Seriously, all your vendor due-diligence and the front-line supervisor holds all the power. If your management team is on board, your reps will be on board and you have a running start.
To get buy-in, involve managers along the way – collecting needs, baselines, and vendor selection. Over-communicate the goals and be crystal clear on expectations (will they be attending? Participating? Can they do email from the back of the room?) Show them the investment and importance at multiple levels.
Bonus: Be sure managers get their own development.
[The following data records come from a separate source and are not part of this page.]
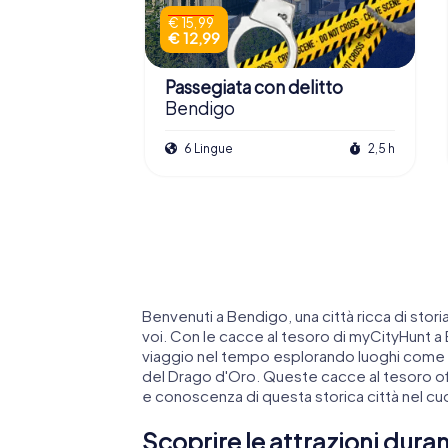
€ 15,99
€ 12,99
Passegiata con delitto
Bendigo
6 Lingue
2,5 h
Benvenuti a Bendigo, una città ricca di stor
voi. Con le cacce al tesoro di myCityHunt 
viaggio nel tempo esplorando luoghi come 
del Drago d'Oro. Queste cacce al tesoro of
e conoscenza di questa storica città nel cuo
Scoprire le attrazioni dura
If they haven’t learned how to do coaching yet, your rep training might be better done after a class for managers.
#4 – Do a leadership kickoff
Get the highest honcho you can find, all the leaders, managers and reps on one or several kickoff events. It can be in person or remote and last 30 minutes tops. This act alone will indicate the seriousness of your investment and how much you expect from them.
Talk about the importance of investing in our skills, how important employees are to the company, results you hope to achieve and the impact it will make on the company. Include your vendor, build their credibility and layout specific expectations about start times, participation, making live calls, etc.
Bonus: announce a contest between divisions, teams, or reps based on expected results (see baselines, #2). Talk up the prize, give an outline of how it will be decided, and set a date it is awarded. This is great fodder for follow up emails and announcements to keep the buzz alive after training!
#5 – Pre-book your follow up with leadership
Your vendor may offer post-training follow-up sessions (Factor 8 has three). We answer questions, check results, even listen to calls and certify reps. Get these on calendars BEFORE training and let managers know they are required. .
Also, book results follow-up sessions. I suggest 1 week after training, end of month 1 after training, and also end of month 2, 4, and 6. If you’ve already pulled baselines, an ongoing focus on the results from training will keep focus sharp and coaching new skills top of mind for leaders at all levels. That’s key for sustained behavior change.
Short on bandwidth but have the budget? Do #1 – onsite needs analysis. While your Factor 8 Advisor is onsite, do the kickoff meeting and collect the baselines.